Doctor-real-dentist is now sticking needles into my gums and shaking my lip like I’m being shot up with heroin and I’m thinking hey, buy me a drink first, guy.
Halfway through the procedure, doctor-dentist chuckles to himself and says, “Girl you are a saliva factory.” I’m sorry, sir, is the spit filling up in my mouth crowding the four hands and twenty drills that are currently occupying my grape sized pie-hole? My mouth can barely fit around a hot dog and you’re stretching my lip to my ear while complaining about my overproduction of saliva? Were you not here three minutes ago when you pumped my gums full of the tinglies? Do you realize half my face is paralyzed?
Do dentists need to take a course in condescension to graduate? There’s no place that more adequately reminds you of the consequences of your poor life choices than the dentist. Me, eat too many sweets? No way. Oh, you found pieces of cookies in my teeth? Well, okay, I guess you’re right.
“You need to rinse your teeth after you drink coffee,” says the dentist devil as he spears my gums.
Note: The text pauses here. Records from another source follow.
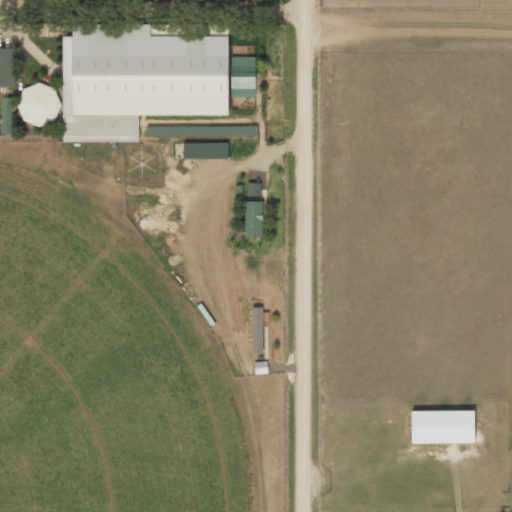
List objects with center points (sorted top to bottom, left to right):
building: (199, 0)
building: (6, 67)
building: (243, 77)
building: (138, 80)
building: (39, 106)
building: (7, 116)
building: (205, 151)
building: (254, 190)
building: (253, 219)
road: (301, 256)
crop: (99, 377)
building: (443, 427)
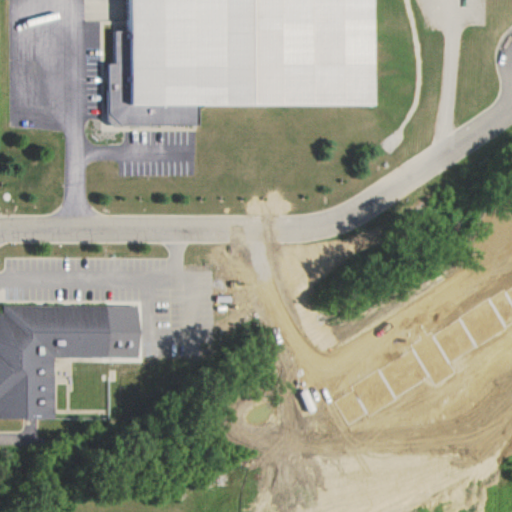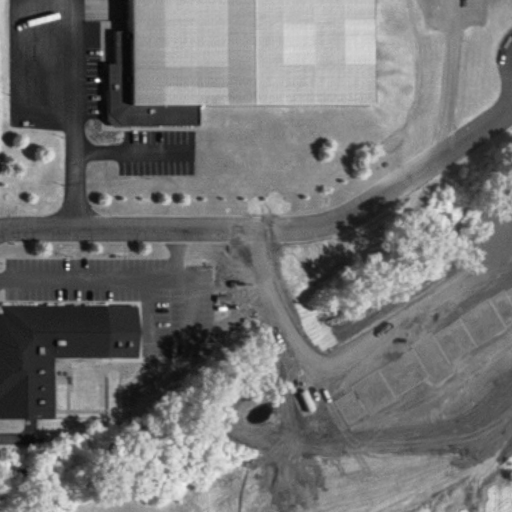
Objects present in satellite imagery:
building: (233, 56)
building: (242, 57)
road: (61, 115)
road: (275, 227)
building: (57, 349)
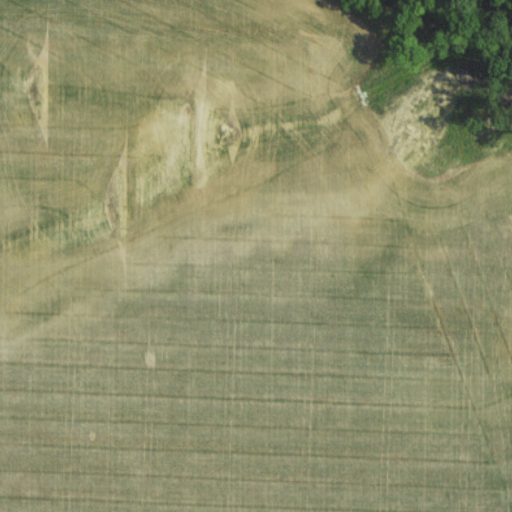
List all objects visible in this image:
crop: (240, 280)
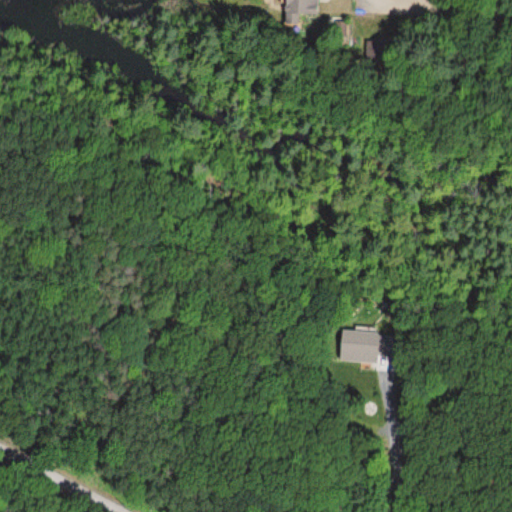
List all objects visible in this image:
road: (438, 1)
building: (298, 11)
building: (362, 346)
road: (61, 479)
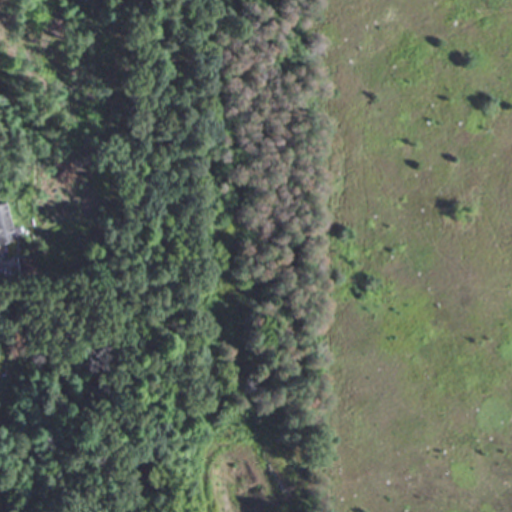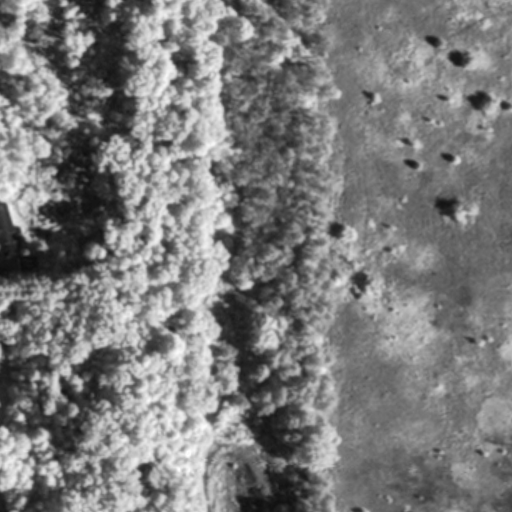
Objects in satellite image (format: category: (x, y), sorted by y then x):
building: (2, 224)
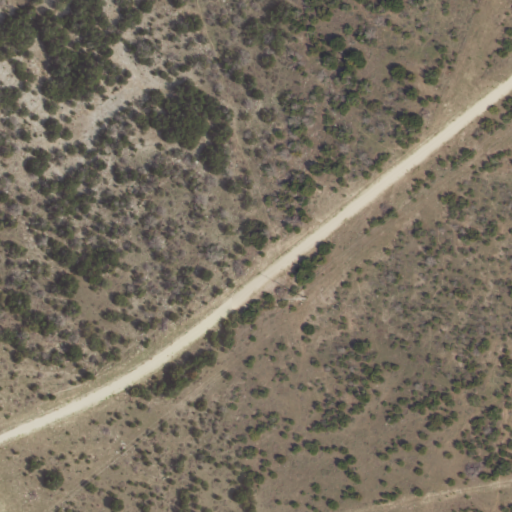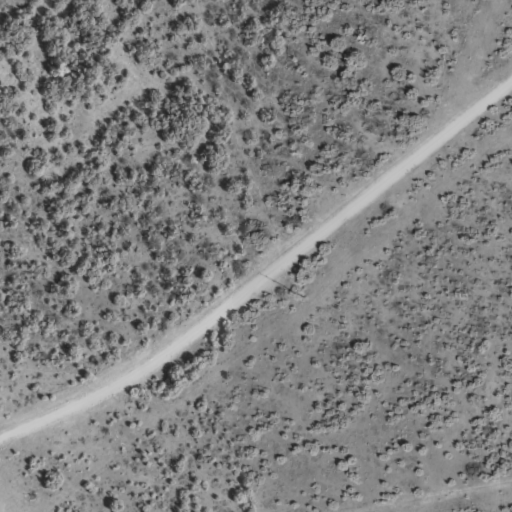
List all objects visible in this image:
power tower: (305, 297)
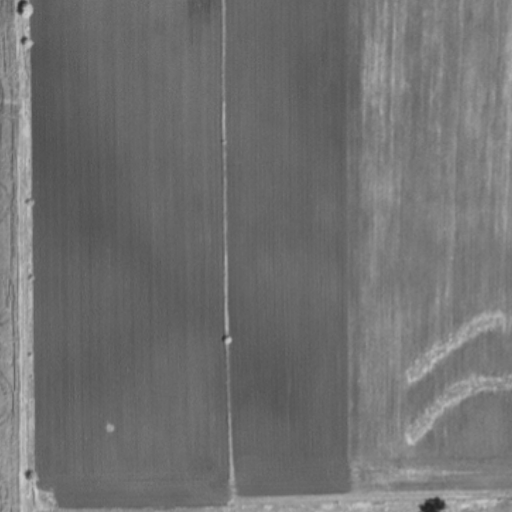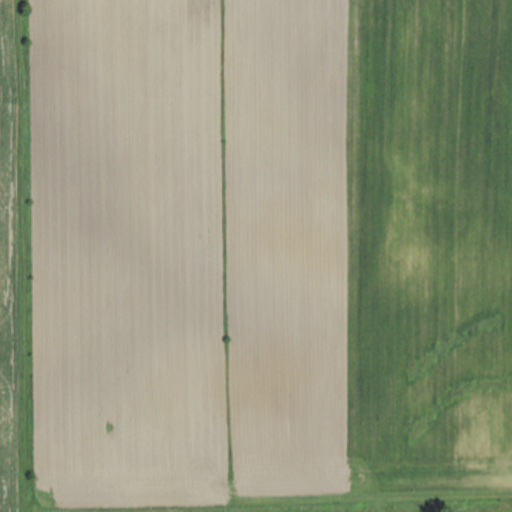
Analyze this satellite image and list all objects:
crop: (255, 249)
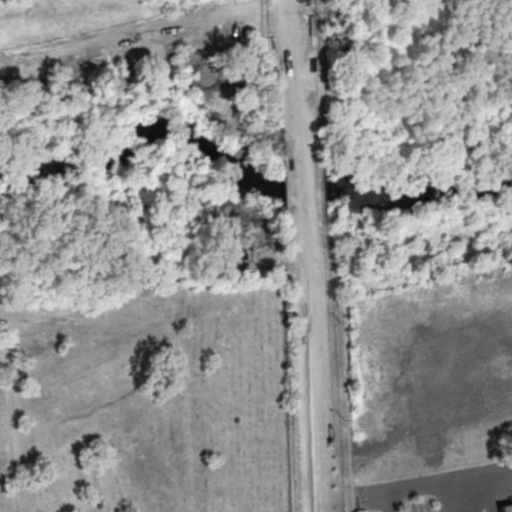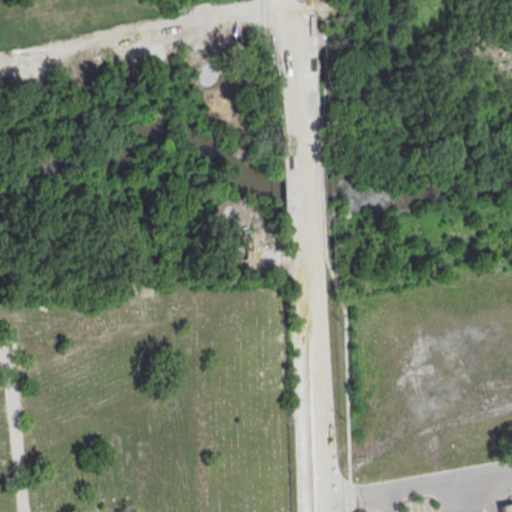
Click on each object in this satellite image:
park: (416, 2)
road: (294, 62)
park: (262, 133)
river: (246, 177)
road: (299, 187)
road: (324, 257)
road: (307, 377)
park: (140, 384)
road: (11, 427)
road: (448, 480)
road: (468, 494)
road: (347, 498)
road: (384, 502)
building: (506, 507)
building: (506, 508)
road: (311, 509)
road: (463, 510)
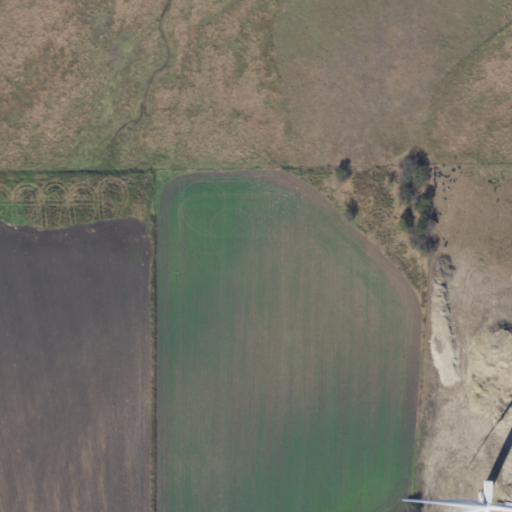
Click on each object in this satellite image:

I immediately spit out the gauze pad soaking up my drool and look at Ziggy to back me up, “you saw me brush my teeth before I came in! Didn’t I?” He barely nodded. Clearly there was a dentistry code being played out here. Finally, my third and final cavity is filled and I am set free by sir-judges-a-lot. Of course, I receive no lolly pop or treasure box like the other kids, just a ridiculously hefty bill and an ultimate case of lazy mouth.